Adele Starr, a Brentwood mother of five who overcame dismay at her son’s homosexuality to become a leading voice for gay rights and marriage equality, has died. She was 90.
Starr died in her sleep Friday at Saint John’s Health Center in Santa Monica, where she had been convalescing after surgery, said her son Philip Starr.
In 1976, Starr founded the Los Angeles chapter of Parents and Friends of Lesbians and Gays, a gay rights and acceptance organization known then as Parent FLAG, now as PFLAG.
In 1979, she spoke on the steps of the U.S. Capitol at a march for gay rights — a seminal event often credited with uniting a then-nascent movement.
Two years later, she became PFLAG’s first national president; she served in that capacity until 1986 and remained a forceful advocate for civil rights and, in later years, for the legalization of same-sex marriage.
Starr served at the helm of PFLAG during the onset of the AIDS crisis, said her longtime friend and collaborator Terry DeCrescenzo, founder of another advocacy group formed to reach out to gay and lesbian youth.
“In that time, a lot of us lost hope,” said DeCrescenzo, 66, of Studio City. “Not Adele. And PFLAG became enormously important because it was rock solid.... She was a good woman. She’ll be missed.”
She was born in Brooklyn, N.Y., on Feb. 10, 1920, as Ida Seltzer, the daughter of an accountant and a homemaker. She never fancied her first name and changed it to Adele as a teenager.
In 1941 she married Lawrence Starr, an accountant. She remained mostly in the New York area through the end of World War II, in which her husband served as an Army translator and her brother, an Air Force bombardier, was killed in action.
In 1951, the Starrs visited a relative in the Los Angeles area and took to the region immediately, drawn largely by the weather. They soon settled in Brentwood, where Adele Starr helped her husband establish a private accounting practice.
She was primarily a stay-at-home mother. The Starrs had four sons and a daughter.

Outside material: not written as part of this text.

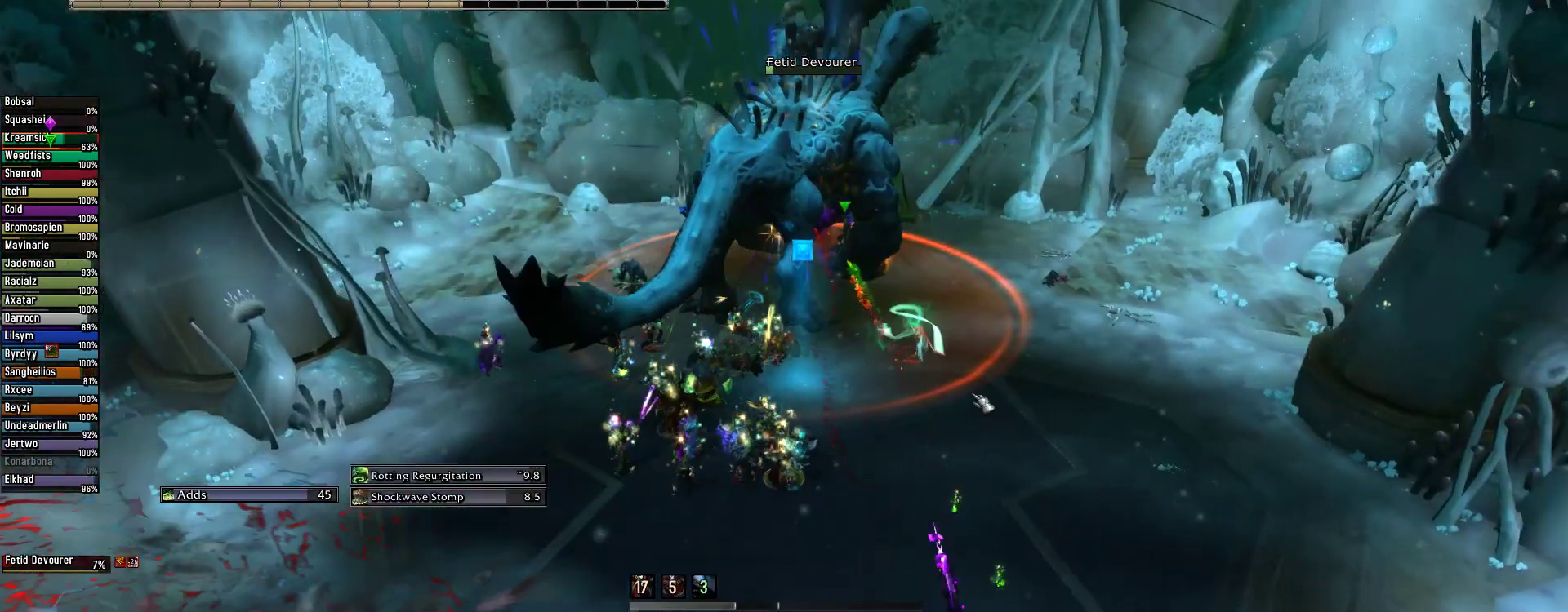
{"keys": ["2"], "mouse": [], "events": [[44, "4", "up"], [289, "2", "down"], [378, "2", "up"], [467, "2", "down"]]}
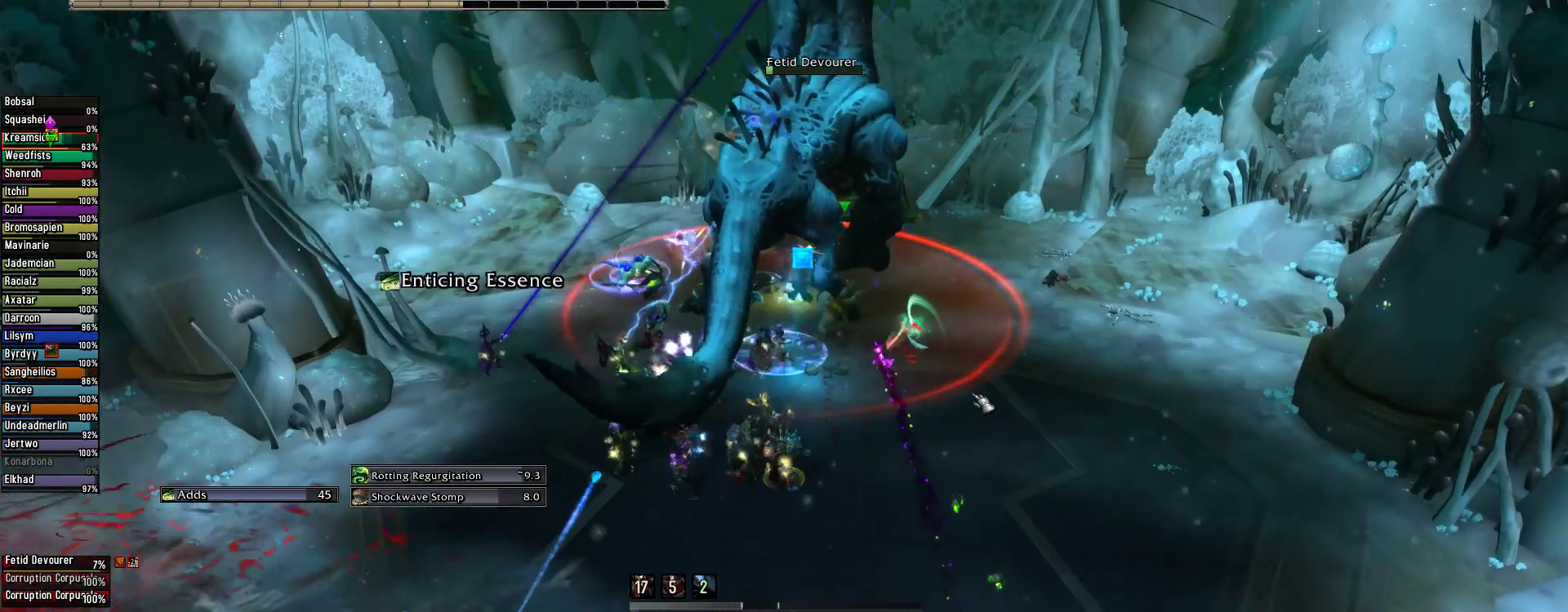
{"keys": ["2"], "mouse": [], "events": [[45, "2", "up"], [200, "2", "down"], [289, "2", "up"], [378, "2", "down"]]}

In 1974, Philip Starr, the couple’s second son, sat his parents down and told them he was gay. Although the gay rights movement was well underway by then, he recalled, “being gay was still seen as a mental illness.”
“And parenting was often blamed as the cause,” Philip Starr said. “So parents really felt bad — they felt like they were bad parents.”

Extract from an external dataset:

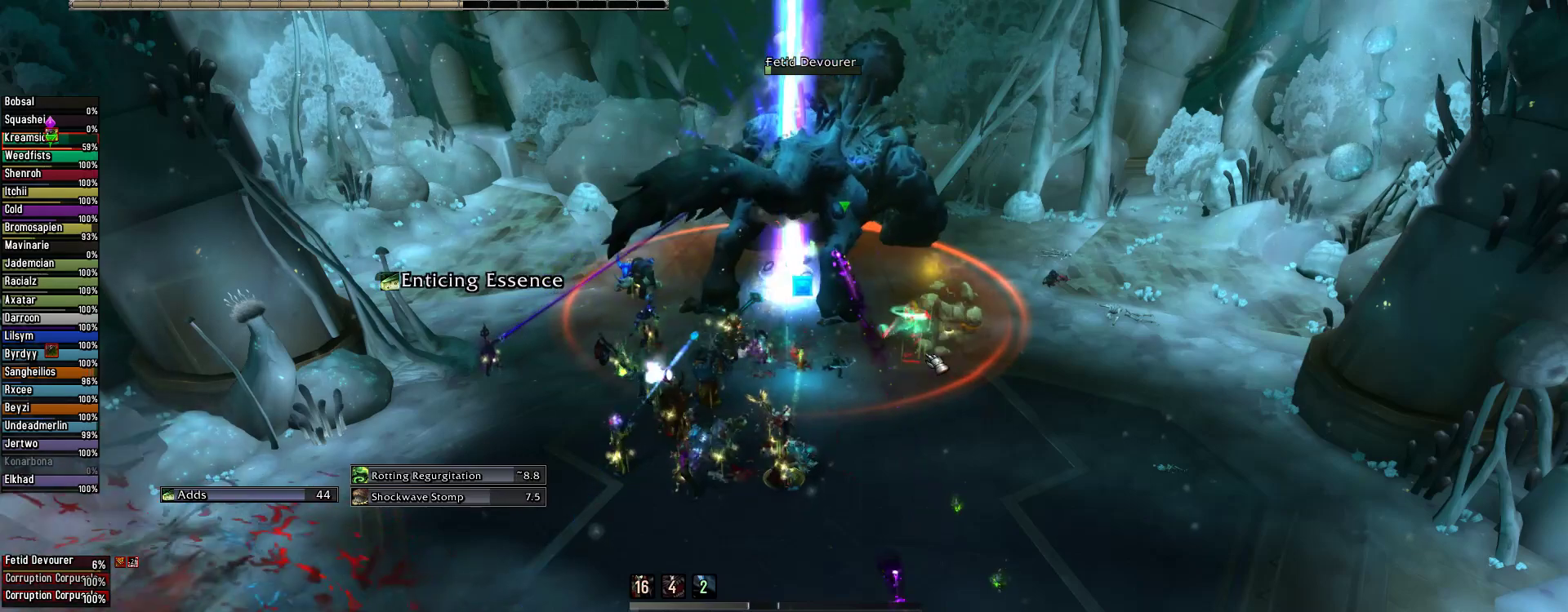
{"keys": [], "mouse": [], "events": [[22, "2", "up"], [133, "2", "down"], [222, "2", "up"], [311, "2", "down"], [444, "2", "up"]]}
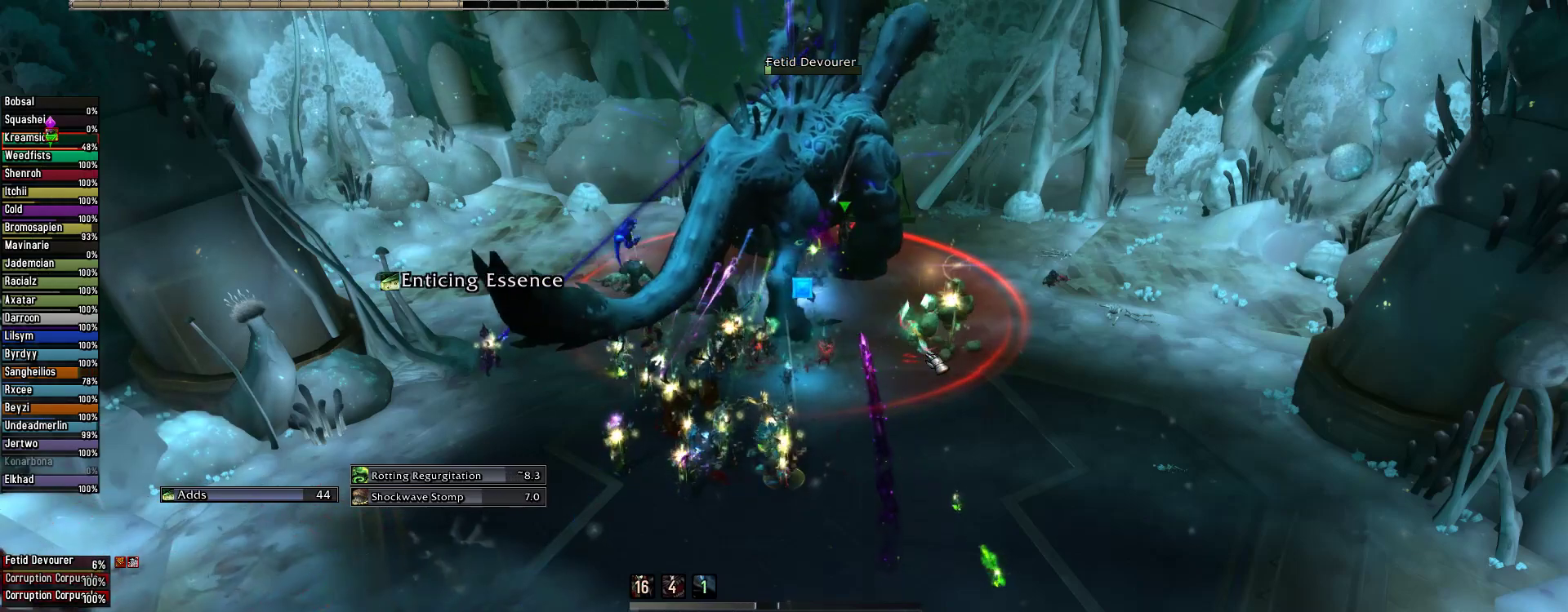
{"keys": [], "mouse": ["right"], "events": [[45, "2", "down"], [89, "mouse_right", "down"], [133, "2", "up"], [267, "3", "down"], [422, "3", "up"]]}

His mother was upset, so Philip Starr directed her to a support group of sorts that eventually evolved into PFLAG.
Two years later, Adele Starr launched the Los Angeles chapter of PFLAG, modeled loosely after an existing group in New York. The group met first at her home but expanded quickly and soon began meeting at a Methodist church in Westwood, where families still meet today. Over the years, hundreds of families came and went.
“Initially the impulse was that the group was really important to her because she wanted parents not to suffer like she had — not to be isolated, to have a place to go,” said Philip Starr, who has been with his now-husband, Michael Simengal, since 1974. The couple has a 19-year-old son.
In the early days, the meetings were “almost like an AA format,” Philip Starr said. Some members even declined to reveal their true names. “As she got more involved, she realized how oppressive the environment was. She really became an activist,” Philip Starr said.
In 1995, for instance, Adele Starr publicly lambasted a slate of conservatives trying to wrest control of an Antelope Valley school board; the group harbored a deep suspicion of multiculturalism and had declared gay relationships invalid.
Three years later, in a letter to The Times, the Starrs wrote that Philip was a devoted father and a successful businessman and taxpayer and deserved the “same rights and freedoms as others,” including the right to “legally marry the one he loves.”
“We cannot understand those arrogant people who have decided that a heterosexual lifestyle must be imposed on everyone and that they have a monopoly on morality,” she wrote. “The American way is respect for diversity with the right to life, liberty and the pursuit of happiness.”
Over time, Adele Starr’s activism eclipsed that of her son; he recalled with a chuckle that she often had to remind him to pay his PFLAG dues.
She appeared at numerous conferences where, among other things, she preached her unyielding belief that sexual orientation was determined at birth.
DeCrescenzo said she’d developed a more nuanced view — that orientation was often the result of a combination of genetics and social learning. When DeCrescenzo proffered that view at conferences, she recalled that Starr often sneaked into the room to scold her in front of audiences: “That’s just not true!”
“That she brooked no disagreement is simply, to me, a measure of the powerful commitment that mother love brings,” DeCrescenzo said.
PFLAG is now a Washington-based nonprofit group with 200,000 members and supporters and 500 affiliates around the world. The group has since added transgender people to its mission, and its acronym now stands for Parents, Families and Friends of Lesbians and Gays.
She is survived by her husband, Larry; sons William, Philip, Robert and Andrew; daughter Margo Scoble; six grandchildren; and two great-grandchildren.
Services will be held at noon Monday at Mount Sinai Hollywood Hills, 5950 Forest Lawn Drive, Los Angeles.